*EXERCISE MATERIALS:*
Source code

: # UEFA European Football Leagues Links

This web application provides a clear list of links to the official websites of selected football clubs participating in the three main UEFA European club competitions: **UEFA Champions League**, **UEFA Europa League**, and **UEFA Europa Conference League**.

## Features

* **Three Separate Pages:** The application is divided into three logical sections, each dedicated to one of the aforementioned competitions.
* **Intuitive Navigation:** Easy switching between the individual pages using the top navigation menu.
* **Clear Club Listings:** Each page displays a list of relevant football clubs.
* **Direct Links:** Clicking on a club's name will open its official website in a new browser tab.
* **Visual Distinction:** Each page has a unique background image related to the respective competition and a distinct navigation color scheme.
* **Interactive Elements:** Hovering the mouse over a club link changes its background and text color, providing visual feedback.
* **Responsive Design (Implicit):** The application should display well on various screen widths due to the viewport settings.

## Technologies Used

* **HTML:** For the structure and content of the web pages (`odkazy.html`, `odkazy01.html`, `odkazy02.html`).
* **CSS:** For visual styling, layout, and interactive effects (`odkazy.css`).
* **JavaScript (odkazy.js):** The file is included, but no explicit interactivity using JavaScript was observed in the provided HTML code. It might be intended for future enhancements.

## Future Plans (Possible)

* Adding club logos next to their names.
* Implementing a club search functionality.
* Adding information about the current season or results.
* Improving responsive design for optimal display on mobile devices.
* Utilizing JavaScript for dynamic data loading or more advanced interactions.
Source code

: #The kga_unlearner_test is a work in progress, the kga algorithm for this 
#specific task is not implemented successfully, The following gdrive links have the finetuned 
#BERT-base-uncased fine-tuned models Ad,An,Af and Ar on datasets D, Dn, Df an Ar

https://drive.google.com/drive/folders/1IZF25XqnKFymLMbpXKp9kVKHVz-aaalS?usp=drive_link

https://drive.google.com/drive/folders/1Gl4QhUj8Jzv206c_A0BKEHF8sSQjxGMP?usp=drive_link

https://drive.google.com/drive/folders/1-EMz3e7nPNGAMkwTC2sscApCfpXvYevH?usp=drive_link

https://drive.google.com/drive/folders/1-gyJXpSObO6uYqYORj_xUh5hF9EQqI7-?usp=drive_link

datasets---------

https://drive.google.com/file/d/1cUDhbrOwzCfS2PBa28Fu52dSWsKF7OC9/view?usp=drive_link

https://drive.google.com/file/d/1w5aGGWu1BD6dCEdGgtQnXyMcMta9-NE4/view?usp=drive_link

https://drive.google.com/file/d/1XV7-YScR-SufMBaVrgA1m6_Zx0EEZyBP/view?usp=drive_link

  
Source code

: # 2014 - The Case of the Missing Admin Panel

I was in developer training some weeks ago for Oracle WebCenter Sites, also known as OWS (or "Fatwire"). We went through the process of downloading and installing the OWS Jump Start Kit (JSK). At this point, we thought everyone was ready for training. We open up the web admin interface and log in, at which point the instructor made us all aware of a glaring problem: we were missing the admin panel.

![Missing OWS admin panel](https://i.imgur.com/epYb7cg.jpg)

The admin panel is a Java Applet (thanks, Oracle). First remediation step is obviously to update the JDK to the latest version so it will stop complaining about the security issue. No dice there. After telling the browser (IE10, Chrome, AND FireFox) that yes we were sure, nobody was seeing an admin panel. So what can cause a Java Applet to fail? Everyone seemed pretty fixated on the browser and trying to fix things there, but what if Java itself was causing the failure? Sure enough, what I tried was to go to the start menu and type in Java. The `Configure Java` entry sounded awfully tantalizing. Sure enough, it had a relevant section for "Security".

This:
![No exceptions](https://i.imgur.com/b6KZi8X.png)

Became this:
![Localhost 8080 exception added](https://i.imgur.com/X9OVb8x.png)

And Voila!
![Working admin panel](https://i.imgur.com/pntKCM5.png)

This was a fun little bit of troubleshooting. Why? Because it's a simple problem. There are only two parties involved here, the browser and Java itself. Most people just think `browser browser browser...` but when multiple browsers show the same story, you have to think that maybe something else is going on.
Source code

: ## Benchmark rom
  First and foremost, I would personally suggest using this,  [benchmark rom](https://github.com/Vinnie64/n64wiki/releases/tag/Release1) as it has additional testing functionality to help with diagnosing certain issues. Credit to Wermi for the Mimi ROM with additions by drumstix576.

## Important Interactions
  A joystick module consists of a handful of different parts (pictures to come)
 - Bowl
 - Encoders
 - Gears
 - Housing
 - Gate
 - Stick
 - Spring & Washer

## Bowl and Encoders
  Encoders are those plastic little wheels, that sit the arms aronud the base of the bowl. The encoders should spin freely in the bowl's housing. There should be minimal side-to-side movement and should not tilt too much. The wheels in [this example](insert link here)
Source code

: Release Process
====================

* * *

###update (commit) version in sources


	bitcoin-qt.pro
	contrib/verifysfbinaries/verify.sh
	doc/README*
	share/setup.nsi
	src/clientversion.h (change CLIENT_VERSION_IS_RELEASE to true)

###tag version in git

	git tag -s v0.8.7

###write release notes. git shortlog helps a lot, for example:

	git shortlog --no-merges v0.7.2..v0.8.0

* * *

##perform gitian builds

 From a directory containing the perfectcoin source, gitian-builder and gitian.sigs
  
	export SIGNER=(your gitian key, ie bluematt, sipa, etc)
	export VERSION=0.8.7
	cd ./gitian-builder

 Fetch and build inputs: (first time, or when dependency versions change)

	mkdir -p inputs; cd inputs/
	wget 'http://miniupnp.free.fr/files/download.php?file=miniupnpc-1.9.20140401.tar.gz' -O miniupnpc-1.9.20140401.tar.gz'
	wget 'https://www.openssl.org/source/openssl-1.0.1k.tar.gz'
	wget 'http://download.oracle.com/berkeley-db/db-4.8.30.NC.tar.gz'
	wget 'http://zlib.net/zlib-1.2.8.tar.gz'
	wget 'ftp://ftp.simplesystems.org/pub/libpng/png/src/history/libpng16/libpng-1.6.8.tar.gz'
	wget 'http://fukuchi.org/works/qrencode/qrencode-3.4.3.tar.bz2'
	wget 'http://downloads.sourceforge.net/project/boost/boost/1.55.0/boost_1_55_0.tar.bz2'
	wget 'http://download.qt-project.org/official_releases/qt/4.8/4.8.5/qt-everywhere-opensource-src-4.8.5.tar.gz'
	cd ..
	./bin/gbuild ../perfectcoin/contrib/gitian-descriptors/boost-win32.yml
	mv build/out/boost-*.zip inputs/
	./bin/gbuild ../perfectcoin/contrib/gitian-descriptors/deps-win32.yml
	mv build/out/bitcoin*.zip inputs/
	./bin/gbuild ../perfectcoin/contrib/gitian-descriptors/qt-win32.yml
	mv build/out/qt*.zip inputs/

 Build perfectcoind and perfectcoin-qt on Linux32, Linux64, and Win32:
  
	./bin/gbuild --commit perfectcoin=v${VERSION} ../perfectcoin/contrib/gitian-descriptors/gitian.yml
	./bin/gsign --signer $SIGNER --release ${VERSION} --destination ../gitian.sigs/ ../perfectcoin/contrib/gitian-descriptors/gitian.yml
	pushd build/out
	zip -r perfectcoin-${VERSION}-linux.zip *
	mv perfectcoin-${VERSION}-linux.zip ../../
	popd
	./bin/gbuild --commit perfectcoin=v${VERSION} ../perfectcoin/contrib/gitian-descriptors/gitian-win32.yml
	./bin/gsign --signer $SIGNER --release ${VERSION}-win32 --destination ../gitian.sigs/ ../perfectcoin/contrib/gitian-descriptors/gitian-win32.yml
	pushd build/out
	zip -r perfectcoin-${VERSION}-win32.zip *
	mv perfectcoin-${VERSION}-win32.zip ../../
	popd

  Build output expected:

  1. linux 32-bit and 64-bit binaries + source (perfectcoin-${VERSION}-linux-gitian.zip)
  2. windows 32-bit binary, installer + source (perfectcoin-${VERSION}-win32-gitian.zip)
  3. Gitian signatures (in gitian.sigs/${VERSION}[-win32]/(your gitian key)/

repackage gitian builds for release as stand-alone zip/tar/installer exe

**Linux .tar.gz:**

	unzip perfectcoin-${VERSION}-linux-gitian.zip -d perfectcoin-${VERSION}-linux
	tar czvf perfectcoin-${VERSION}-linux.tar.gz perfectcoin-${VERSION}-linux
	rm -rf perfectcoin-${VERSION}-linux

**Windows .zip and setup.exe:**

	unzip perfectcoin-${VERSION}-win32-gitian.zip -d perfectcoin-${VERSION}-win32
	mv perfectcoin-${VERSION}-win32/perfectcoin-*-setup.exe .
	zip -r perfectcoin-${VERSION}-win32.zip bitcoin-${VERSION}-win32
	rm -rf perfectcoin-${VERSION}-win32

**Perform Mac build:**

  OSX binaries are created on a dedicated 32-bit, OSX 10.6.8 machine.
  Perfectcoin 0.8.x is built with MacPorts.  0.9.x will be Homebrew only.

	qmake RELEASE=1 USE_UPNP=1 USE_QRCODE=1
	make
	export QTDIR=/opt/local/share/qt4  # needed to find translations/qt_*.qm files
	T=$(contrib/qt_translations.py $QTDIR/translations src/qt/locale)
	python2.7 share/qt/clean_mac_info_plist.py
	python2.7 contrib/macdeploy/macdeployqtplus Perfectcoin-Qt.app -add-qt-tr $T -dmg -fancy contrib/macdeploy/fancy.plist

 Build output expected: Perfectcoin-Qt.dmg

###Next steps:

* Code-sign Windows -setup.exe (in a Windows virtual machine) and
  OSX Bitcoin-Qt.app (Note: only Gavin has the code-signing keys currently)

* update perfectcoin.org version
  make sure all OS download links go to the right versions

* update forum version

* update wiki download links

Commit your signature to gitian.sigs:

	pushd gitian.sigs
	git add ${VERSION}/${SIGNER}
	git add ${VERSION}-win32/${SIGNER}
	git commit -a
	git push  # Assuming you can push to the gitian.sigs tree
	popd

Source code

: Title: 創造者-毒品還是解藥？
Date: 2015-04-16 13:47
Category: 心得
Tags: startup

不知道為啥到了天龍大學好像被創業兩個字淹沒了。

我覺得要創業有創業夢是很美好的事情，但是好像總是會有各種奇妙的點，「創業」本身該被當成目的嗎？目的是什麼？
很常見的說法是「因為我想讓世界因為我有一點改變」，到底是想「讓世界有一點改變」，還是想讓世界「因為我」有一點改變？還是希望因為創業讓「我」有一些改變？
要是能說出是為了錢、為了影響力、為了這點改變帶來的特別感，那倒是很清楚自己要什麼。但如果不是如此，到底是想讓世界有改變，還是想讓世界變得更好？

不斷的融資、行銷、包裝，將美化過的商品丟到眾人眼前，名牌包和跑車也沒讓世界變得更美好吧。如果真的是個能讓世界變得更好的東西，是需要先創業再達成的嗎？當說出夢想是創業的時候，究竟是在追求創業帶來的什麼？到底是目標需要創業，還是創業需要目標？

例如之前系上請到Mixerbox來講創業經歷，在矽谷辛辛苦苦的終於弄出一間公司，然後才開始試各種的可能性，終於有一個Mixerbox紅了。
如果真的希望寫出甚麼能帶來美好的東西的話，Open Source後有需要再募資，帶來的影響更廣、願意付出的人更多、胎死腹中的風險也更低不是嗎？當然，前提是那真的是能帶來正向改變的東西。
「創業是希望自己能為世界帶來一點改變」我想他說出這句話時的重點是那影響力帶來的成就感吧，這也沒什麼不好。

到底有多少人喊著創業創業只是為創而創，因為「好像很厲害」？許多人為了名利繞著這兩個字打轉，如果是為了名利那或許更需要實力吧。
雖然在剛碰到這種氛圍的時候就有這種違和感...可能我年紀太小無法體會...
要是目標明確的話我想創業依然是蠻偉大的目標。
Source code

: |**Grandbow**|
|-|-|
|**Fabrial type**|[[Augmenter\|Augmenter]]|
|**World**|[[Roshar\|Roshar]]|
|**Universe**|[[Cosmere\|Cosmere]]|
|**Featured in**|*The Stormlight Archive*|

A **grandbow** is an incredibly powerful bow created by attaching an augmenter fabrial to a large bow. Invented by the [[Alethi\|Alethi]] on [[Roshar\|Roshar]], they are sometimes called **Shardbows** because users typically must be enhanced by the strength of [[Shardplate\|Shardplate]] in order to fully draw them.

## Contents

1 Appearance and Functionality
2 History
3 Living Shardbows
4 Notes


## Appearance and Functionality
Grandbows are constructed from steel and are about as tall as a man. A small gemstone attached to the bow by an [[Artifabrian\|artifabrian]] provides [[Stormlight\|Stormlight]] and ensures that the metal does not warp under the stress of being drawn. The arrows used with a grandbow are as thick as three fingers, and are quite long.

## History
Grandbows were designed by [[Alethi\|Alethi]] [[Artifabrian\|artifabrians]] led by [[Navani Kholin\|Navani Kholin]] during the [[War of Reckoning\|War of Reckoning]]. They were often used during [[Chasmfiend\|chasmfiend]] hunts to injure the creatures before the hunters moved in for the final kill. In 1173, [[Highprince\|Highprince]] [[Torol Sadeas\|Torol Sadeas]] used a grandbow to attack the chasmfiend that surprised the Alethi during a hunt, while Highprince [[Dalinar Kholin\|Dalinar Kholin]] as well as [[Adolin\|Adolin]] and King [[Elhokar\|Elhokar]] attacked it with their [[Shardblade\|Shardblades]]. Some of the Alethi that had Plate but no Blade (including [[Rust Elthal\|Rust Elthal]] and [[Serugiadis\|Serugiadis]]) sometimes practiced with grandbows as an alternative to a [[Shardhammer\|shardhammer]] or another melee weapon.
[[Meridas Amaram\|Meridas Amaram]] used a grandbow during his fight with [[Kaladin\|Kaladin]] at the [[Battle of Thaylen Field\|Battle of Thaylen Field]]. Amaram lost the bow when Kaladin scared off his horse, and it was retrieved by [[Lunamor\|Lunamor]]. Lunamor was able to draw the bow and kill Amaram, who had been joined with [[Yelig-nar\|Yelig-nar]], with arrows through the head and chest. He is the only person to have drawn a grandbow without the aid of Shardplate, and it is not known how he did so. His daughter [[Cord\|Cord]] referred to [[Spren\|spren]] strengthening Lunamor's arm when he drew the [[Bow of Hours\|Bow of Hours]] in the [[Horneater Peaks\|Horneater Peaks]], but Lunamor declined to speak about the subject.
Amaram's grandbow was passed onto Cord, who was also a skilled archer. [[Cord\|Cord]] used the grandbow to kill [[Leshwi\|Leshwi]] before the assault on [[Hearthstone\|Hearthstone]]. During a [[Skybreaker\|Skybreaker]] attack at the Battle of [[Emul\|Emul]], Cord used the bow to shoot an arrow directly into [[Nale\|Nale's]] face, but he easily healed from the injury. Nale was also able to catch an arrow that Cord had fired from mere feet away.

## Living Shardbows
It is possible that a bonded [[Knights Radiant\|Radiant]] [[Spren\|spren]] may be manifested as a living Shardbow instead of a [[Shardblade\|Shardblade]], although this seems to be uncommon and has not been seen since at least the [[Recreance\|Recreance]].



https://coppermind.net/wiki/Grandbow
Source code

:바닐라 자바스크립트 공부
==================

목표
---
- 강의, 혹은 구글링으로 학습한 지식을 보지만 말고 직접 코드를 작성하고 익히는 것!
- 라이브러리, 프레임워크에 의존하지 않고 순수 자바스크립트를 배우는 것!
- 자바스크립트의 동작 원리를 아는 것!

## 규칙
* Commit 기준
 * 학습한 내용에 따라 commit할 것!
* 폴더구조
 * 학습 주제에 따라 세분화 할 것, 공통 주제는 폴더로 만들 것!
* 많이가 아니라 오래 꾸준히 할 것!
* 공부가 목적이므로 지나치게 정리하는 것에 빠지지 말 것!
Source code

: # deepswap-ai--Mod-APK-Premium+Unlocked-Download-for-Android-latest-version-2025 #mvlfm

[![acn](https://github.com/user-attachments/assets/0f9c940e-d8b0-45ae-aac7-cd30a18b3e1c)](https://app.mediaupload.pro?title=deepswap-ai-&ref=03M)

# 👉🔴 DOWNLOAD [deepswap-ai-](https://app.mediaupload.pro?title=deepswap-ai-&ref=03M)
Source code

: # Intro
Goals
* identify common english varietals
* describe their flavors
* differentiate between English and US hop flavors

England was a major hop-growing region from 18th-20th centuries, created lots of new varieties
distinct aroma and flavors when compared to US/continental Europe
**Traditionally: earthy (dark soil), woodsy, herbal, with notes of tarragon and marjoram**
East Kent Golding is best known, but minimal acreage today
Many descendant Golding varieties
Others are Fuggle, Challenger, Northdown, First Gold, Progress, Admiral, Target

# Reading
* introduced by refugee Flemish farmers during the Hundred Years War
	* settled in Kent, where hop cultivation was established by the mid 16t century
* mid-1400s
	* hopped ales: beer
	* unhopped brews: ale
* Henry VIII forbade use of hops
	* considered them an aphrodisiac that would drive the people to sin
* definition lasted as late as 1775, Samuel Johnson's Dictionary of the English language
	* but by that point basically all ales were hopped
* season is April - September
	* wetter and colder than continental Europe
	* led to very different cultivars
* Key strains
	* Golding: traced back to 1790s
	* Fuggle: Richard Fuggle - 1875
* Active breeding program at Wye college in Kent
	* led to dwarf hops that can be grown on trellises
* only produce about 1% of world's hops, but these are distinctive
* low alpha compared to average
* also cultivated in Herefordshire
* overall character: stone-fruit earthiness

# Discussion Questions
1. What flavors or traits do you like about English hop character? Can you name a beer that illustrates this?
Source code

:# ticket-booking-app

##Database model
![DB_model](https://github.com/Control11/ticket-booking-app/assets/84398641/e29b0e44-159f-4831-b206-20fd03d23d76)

*WHAT THE EXERCISE ASKS:* Please write out exactly the lines from the start of the data through the line that contains "providing visual feedback.", both ends included, and nothing else.

*SOLUTION:*
Source code

: # UEFA European Football Leagues Links

This web application provides a clear list of links to the official websites of selected football clubs participating in the three main UEFA European club competitions: **UEFA Champions League**, **UEFA Europa League**, and **UEFA Europa Conference League**.

## Features

* **Three Separate Pages:** The application is divided into three logical sections, each dedicated to one of the aforementioned competitions.
* **Intuitive Navigation:** Easy switching between the individual pages using the top navigation menu.
* **Clear Club Listings:** Each page displays a list of relevant football clubs.
* **Direct Links:** Clicking on a club's name will open its official website in a new browser tab.
* **Visual Distinction:** Each page has a unique background image related to the respective competition and a distinct navigation color scheme.
* **Interactive Elements:** Hovering the mouse over a club link changes its background and text color, providing visual feedback.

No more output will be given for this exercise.